Person of the Week: Autistic Scientist Temple Grandin Inspires Children, Champions Animals

Woman who stole the show at the Emmys inspired many before hitting small screen.

ByABC News
September 3, 2010, 5:58 PM

September 3, 2010 — -- Temple Grandin stole the spotlight at the Emmys, standing up right in the middle of the awards show again and again, smiling far wider than the Hollywood stars beside her.

Temple is not a movie star, but an HBO biopic about her life has thrust her into the spotlight.

Long before her life made it to the small screen, Temple became an inspiration to so many. She is a renowned scientist, credited with single-handedly improving the lives of cattle. She's also autistic.

"She was one of the first people to challenge these completely absurd and very accepted theories of autism. Autism was meant to be the product of a frigid mother," said actress Claire Danes.

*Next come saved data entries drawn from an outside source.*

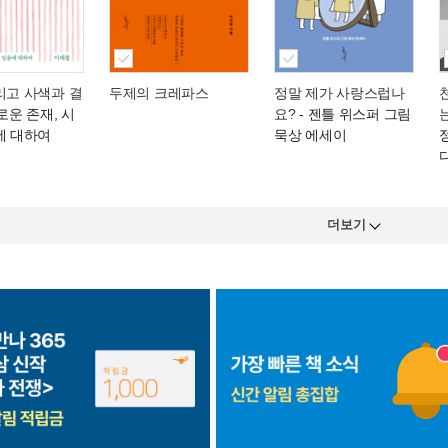
리고 사색과 결
두제의 크레파스
정말 제가 사랑스럽나
로운 존재, 시
요?
- 젠틀 위스퍼 그림
에 대하여
묵상 에세이
더보기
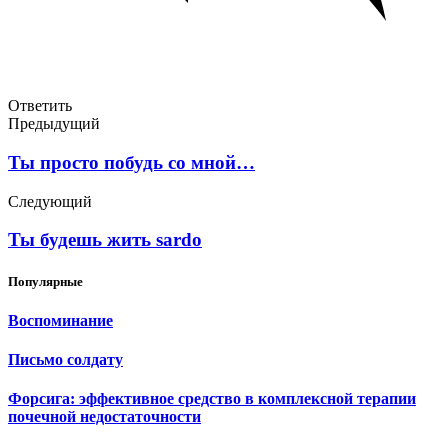
Ответить
Предыдущий
Ты просто побудь со мной…
Следующий
Ты будешь жить sardo
Популярные
Воспоминание
Письмо солдату
Форсига: эффективное средство в комплексной терапии
почечной недостаточности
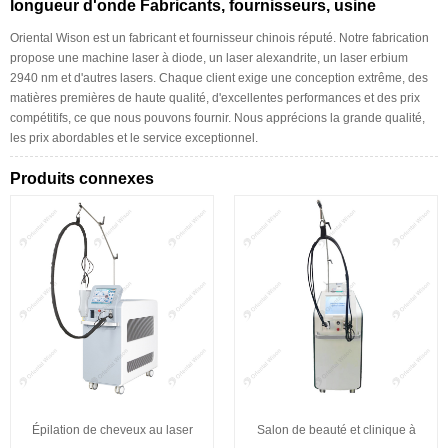
longueur d'onde Fabricants, fournisseurs, usine
Oriental Wison est un fabricant et fournisseur chinois réputé. Notre fabrication
propose une machine laser à diode, un laser alexandrite, un laser erbium
2940 nm et d'autres lasers. Chaque client exige une conception extrême, des
matières premières de haute qualité, d'excellentes performances et des prix
compétitifs, ce que nous pouvons fournir. Nous apprécions la grande qualité,
les prix abordables et le service exceptionnel.
Produits connexes
Épilation de cheveux au laser
Salon de beauté et clinique à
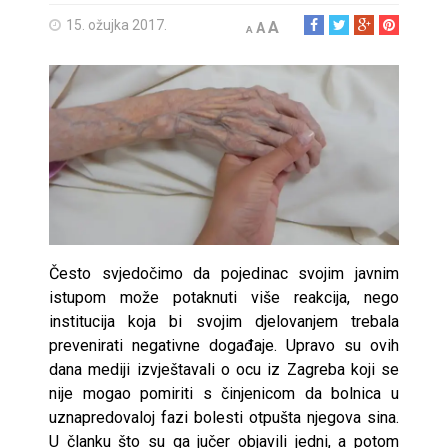
15. ožujka 2017.
A
A
A
Često svjedočimo da pojedinac svojim javnim
istupom može potaknuti više reakcija, nego
institucija koja bi svojim djelovanjem trebala
prevenirati negativne događaje. Upravo su ovih
dana mediji izvještavali o ocu iz Zagreba koji se
nije mogao pomiriti s činjenicom da bolnica u
uznapredovaloj fazi bolesti otpušta njegova sina.
U članku što su ga jučer objavili jedni, a potom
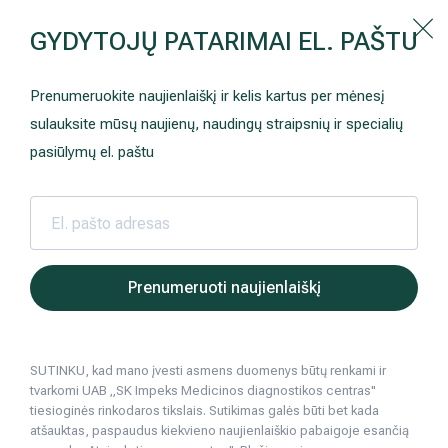
Kaip prisirašyti prie Hila | Šeimos medicinos centro?
GYDYTOJŲ PATARIMAI EL. PAŠTU
Instrukcija
Paslaugos ir kainos
Kaip užsiregistruoti
+370 698 00 000
Prenumeruokite naujienlaiškį ir kelis kartus per mėnesį
AKCIJOS
Kuo pasirūpinti prieš atvykstant
sulauksite mūsų naujienų, naudingų straipsnių ir specialių
Prisirašyti prie „Hila“
Registruotis vizitui
pasiūlymų el. paštu
DOVANŲ KUPONAS
Ką daryti atvykus į Hila
Tyrimai
Apmokėjimas ir paslaugos
Hila | Medicinos diagnostikos ir gydymo centras
Sveikatos patarimai
Gripas, peršali
Nėštumas ir
2016 11 30
Neurologija
Apgyvendinimas ir maitinimas
Prenumeruoti naujienlaiškį
Nėštumas ir skiepai nuo gripo: mitai ir fa
Šeimos medicina
Nedarbingumo pažymėjimai
Gripas, peršalimas
SUTINKU, kad mano įvesti asmens duomenys būtų renkami ir
Sveikatos klubo narystė
Pacientams iš užsienio
tvarkomi UAB „SK Impeks Medicinos diagnostikos centras"
5
min. skaitymo
tiesioginės rinkodaros tikslais. Sutikimas galės būti bet kada
Reabilitacija ir sporto medicina
Duomenų apsauga
atšauktas, paspaudus kiekvieno naujienlaiškio pabaigoje esančią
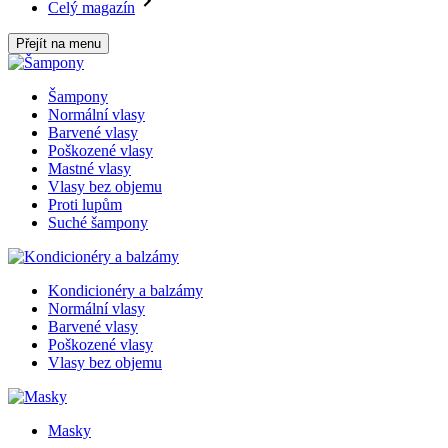
Celý magazín
Přejít na menu
Šampony
Normální vlasy
Barvené vlasy
Poškozené vlasy
Mastné vlasy
Vlasy bez objemu
Proti lupům
Suché šampony
Kondicionéry a balzámy
Normální vlasy
Barvené vlasy
Poškozené vlasy
Vlasy bez objemu
Masky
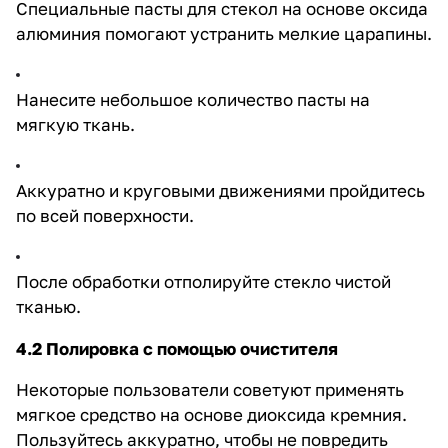
Специальные пасты для стекол на основе оксида
алюминия помогают устранить мелкие царапины.
Нанесите небольшое количество пасты на
мягкую ткань.
Аккуратно и круговыми движениями пройдитесь
по всей поверхности.
После обработки отполируйте стекло чистой
тканью.
4.2 Полировка с помощью очистителя
Некоторые пользователи советуют применять
мягкое средство на основе диоксида кремния.
Пользуйтесь аккуратно, чтобы не повредить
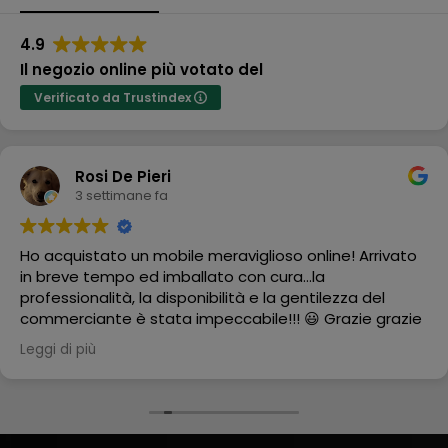
4.9
Il negozio online più votato del
Verificato da Trustindex
Rosi De Pieri
3 settimane fa
Ho acquistato un mobile meraviglioso online! Arrivato
in breve tempo ed imballato con cura...la
professionalità, la disponibilità e la gentilezza del
commerciante è stata impeccabile!!! 😃 Grazie grazie
grazie
Leggi di più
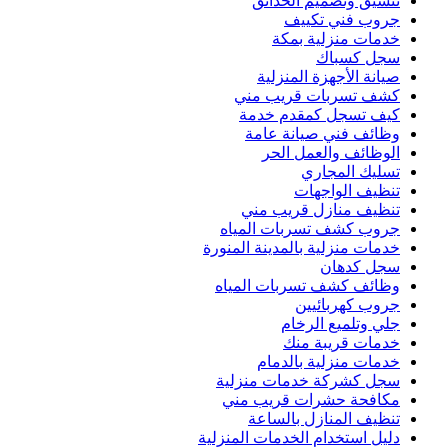
تنسيق وتصميم الحدائق
جروب فني تكييف
خدمات منزلية بمكة
سجل كسباك
صيانة الأجهزة المنزلية
كشف تسربات قريب مني
كيف تسجل كمقدم خدمة
وظائف فني صيانة عامة
الوظائف والعمل الحر
تسليك المجاري
تنظيف الواجهات
تنظيف منازل قريب مني
جروب كشف تسربات المياه
خدمات منزلية بالمدينة المنورة
سجل كدهان
وظائف كشف تسربات المياه
جروب كهربائيين
جلي وتلميع الرخام
خدمات قريبة منك
خدمات منزلية بالدمام
سجل كشركة خدمات منزلية
مكافحة حشرات قريب مني
تنظيف المنازل بالساعة
دليل استخدام الخدمات المنزلية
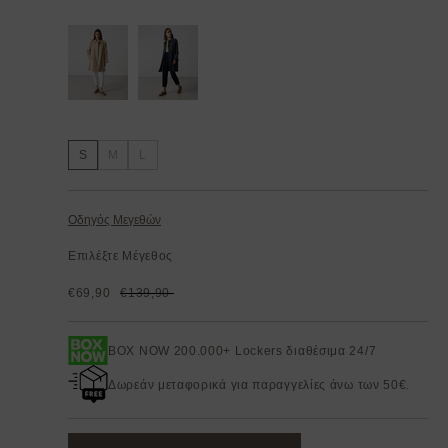
S
M
L
Οδηγός Μεγεθών
Επιλέξτε Μέγεθος
€69,90
€139,90
BOX NOW 200.000+ Lockers διαθέσιμα 24/7
Δωρεάν μεταφορικά για παραγγελίες άνω των 50€.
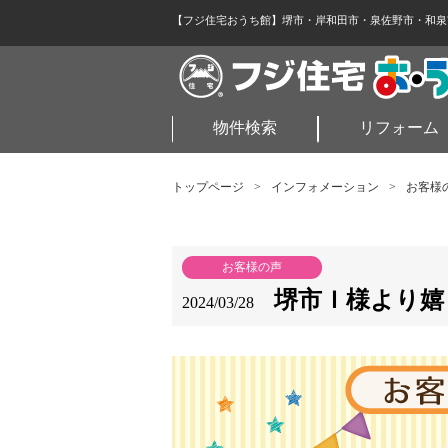
【フジ住宅おうち館】堺市・岸和田市・泉佐野市・和泉
物件検索
リフォーム
トップページ
>
インフォメーション
>
お客様
お客様の声
堺市Ｉ様より嬉
2024/03/28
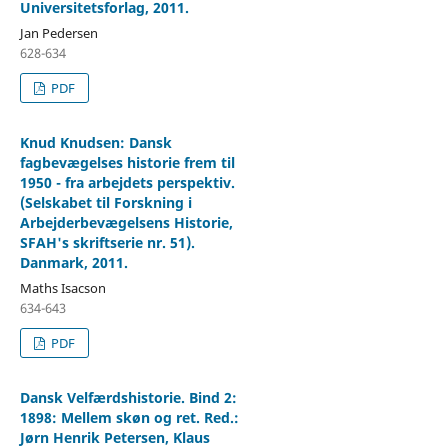
Universitetsforlag, 2011.
Jan Pedersen
628-634
PDF
Knud Knudsen: Dansk
fagbevægelses historie frem til
1950 - fra arbejdets perspektiv.
(Selskabet til Forskning i
Arbejderbevægelsens Historie,
SFAH's skriftserie nr. 51).
Danmark, 2011.
Maths Isacson
634-643
PDF
Dansk Velfærdshistorie. Bind 2:
1898: Mellem skøn og ret. Red.:
Jørn Henrik Petersen, Klaus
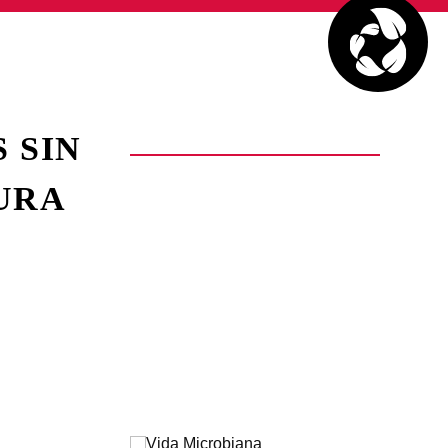
 SIN
URA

Danes portrays Temple in the HBO film, "Temple Grandin."

Temple was born in 1947 in Boston, Massachusetts. At just three years old, doctors diagnosed her with autism. Her mother, like so many parents at the time, had no idea why her daughter wasn't talking, wasn't smiling and wasn't hugging.

Doctors told Temple's mom, Eustacia Cutler, that a lack of love might be the reason for her daughter's behavior. Doctors said that there must have been a lack of bonding with the mother, that she hadn't given Temple affection when she most needed it.

Temple's mother knew that wasn't true. She refused to give up.

She took her daughter to a neurologist, a speech therapist and later, a private school. Her mother staged an intervention for her child that was unheard of at the time, a move that Temple said changed everything.

"It's absolutely awful mothers went through all that pain. They were blamed for something they didn't cause," Temple said. "You know, autism is a neurological disorder of the brain. It varies from someone who is non-verbal all the way to the geniuses of Silicon Valley. I cannot emphasize enough the importance of early intervention education."